On December 8, 2012, Lucas faced Yuiga in a non-title bout at DEEP: "Cage Impact 2012 in Tokyo." The use of elbows was permitted in the fight. Lucas defeated Yuiga by majority decision.

Lucas planned to fight twice in 2013, but the first bout fell through and the second was cancelled as the result of Lucas sustaining an injury. She eventually decided to withdraw from MMA activities to have a child, her son Felix, born in July 2014.

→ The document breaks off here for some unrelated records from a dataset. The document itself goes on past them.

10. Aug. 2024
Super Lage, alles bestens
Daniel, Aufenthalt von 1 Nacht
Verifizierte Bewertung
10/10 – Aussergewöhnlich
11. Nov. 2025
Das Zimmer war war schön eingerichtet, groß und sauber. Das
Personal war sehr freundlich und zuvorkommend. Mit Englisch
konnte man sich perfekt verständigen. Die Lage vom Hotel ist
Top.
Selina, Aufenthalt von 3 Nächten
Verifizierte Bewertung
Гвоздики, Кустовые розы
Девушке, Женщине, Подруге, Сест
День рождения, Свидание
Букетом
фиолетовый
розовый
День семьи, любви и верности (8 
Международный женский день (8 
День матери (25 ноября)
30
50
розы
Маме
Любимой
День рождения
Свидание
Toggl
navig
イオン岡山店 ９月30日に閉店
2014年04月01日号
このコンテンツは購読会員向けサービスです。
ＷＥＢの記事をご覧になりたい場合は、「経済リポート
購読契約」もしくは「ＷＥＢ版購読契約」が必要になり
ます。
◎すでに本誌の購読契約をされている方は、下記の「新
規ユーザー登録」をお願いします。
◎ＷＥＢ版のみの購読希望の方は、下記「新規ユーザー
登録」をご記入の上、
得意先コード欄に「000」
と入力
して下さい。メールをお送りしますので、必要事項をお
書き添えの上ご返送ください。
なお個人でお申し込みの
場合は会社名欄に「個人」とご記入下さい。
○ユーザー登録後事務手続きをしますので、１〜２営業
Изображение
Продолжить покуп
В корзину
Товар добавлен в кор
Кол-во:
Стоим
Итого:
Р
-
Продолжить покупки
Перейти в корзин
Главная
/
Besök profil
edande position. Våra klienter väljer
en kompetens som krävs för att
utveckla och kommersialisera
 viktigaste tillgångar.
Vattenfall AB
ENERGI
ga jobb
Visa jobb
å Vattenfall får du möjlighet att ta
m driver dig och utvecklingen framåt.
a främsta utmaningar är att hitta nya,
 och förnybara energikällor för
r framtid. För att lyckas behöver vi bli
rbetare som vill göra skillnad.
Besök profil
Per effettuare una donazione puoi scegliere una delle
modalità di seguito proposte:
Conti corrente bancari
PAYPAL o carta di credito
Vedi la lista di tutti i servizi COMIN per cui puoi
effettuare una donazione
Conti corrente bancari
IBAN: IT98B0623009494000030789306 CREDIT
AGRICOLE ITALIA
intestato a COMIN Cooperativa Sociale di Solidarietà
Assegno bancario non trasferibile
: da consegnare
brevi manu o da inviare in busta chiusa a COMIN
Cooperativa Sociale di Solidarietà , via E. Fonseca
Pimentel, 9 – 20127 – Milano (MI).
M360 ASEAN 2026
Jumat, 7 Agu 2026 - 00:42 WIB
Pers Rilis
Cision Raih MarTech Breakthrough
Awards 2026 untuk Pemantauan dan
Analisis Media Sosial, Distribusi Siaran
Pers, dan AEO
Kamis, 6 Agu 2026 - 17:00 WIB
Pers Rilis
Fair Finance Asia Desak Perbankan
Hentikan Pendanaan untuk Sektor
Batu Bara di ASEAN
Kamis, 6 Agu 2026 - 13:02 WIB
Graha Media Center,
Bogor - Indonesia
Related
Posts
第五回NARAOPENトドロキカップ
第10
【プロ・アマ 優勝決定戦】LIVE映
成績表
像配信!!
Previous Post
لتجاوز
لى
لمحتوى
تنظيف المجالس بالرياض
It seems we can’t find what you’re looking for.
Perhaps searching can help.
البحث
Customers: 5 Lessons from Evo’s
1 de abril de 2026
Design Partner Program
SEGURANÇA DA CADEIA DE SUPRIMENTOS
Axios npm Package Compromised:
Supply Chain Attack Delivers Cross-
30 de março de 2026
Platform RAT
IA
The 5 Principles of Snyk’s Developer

==Championships and accomplishments==

===Mixed martial arts===
- Deep
  - Deep Openweight Women's Championship

====Mixed martial arts record====

| Res. | Record | Opponent | Method | Event | Date | Round | Time | Location | Notes |
|---|---|---|---|---|---|---|---|---|---|
| Win | 5–1 | Yuiga | Decision (majority) | DEEP: Cage Impact 2012 in Tokyo | December 8, 2012 | 2 | 5:00 | Tokyo, Japan | Non-title bout |
| Win | 4–1 | Yumiko Hotta | Submission (keylock) | DEEP: 57 Impact | February 18, 2012 | 3 | 2:16 | Tokyo, Japan | Won DEEP Openweight Women’s Championship |
| Win | 3–1 | Mika Harigai | Submission (rear-naked choke) | Deep: Cage Impact 2011 in Tokyo, 1st Round | October 29, 2011 | 1 | 4:32 | Tokyo, Japan |  |
| Win | 2–1 | Hikaru Shinohara | Technical Submission (armbar) | Deep: 55 Impact | August 26, 2011 | 1 | 4:37 | Tokyo, Japan |  |
| Win | 1–1 | Christen Bedwell | Decision (unanimous) | Freestyle Cage Fighting 37 | July 11, 2009 | 3 | 3:00 | Tulsa, Oklahoma, United States |  |
| Loss | 0–1 | Nicole Kavanaugh | TKO (punches) | Princesses of Pain: Australasia vs. America | May 31, 2008 | 3 | 2:24 | Auckland, New Zealand |  |

Professional record breakdown
| 6 matches | 5 wins | 1 loss |
| By knockout | 0 | 1 |
| By submission | 3 | 0 |
| By decision | 2 | 0 |

==Film roles==
Amanda and her younger sister Katie appeared in Star Wars: Episode I – The Phantom Menace (1999) in credited roles. Amanda was the voice of Tey How, the alien controller in the droid control ship. She was credited as Tyger. She can also be seen in Jabba the Hutt's box during the Podrace scene as Diva Funquita.

Amanda also appeared in the other two prequels, as did her sister Katie and her younger brother Jett. None of them were, however, credited for Star Wars: Episode II – Attack of the Clones (2002). In this movie, Amanda made a cameo as Adnama, one of the patrons in the Outlander Club, in the scene where Anakin Skywalker chases Zam Wesell.

She was credited again, this time as Amanda Lucas, for Star Wars: Episode III – Revenge of the Sith (2005). Her role was given the name of Terr Taneel, although she did not have any lines. She is one of the human senators next to Bail Organa and Mon Mothma. The man Lucas talks to in the scene is her husband, Jason Hallikaine.

==Personal life==
Amanda is the only adopted daughter of Marcia Lucas. As a single father George Lucas adopted her younger siblings Katie and Jett. She is married to Jason Hallikainen and their son, Felix, was born in 2014.